REQUIRED WORK: In the records that follow, find each line with the word "Copilot" and copy it.

STUDY MATERIAL:
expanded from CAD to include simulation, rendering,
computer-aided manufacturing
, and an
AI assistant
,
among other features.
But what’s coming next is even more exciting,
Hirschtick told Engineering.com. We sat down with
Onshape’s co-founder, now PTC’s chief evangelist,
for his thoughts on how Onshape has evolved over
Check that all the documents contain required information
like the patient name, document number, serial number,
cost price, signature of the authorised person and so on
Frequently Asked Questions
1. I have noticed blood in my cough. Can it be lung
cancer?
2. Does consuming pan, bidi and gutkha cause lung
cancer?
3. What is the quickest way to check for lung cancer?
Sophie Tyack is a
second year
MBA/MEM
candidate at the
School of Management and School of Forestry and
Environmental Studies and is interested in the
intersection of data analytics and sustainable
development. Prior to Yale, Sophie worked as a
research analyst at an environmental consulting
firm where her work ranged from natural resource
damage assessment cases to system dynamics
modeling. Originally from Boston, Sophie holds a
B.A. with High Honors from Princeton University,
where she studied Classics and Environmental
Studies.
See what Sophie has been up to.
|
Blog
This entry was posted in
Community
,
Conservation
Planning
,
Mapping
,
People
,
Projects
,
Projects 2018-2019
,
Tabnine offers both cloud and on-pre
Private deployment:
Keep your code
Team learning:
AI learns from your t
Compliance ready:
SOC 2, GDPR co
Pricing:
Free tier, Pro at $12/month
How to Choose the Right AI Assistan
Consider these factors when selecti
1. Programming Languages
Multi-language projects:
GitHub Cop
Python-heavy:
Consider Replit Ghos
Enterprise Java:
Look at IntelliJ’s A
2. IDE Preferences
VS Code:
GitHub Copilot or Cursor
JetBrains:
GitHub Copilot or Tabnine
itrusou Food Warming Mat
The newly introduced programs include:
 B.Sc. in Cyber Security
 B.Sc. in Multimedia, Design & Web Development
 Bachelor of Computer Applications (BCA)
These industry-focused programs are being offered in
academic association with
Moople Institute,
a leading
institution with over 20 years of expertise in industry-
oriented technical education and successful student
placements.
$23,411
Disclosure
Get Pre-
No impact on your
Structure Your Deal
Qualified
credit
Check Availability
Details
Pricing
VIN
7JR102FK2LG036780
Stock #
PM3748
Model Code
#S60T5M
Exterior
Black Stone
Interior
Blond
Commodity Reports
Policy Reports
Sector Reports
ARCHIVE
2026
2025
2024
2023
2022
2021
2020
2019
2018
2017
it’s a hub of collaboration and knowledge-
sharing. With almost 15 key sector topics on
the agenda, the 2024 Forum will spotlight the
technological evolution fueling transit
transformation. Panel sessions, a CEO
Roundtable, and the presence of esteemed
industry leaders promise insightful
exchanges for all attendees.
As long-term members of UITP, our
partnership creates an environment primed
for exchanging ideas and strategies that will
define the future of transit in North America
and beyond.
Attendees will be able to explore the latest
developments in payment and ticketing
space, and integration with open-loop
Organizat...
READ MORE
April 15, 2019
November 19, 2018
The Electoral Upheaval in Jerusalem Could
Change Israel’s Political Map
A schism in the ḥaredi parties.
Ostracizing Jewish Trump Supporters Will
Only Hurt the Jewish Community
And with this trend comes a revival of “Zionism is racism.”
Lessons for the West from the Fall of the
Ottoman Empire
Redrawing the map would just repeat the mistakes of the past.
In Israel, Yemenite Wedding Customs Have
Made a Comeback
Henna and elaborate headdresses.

WRITTEN SOLUTION:
GitHub Copilot or Cursor
GitHub Copilot or Tabnine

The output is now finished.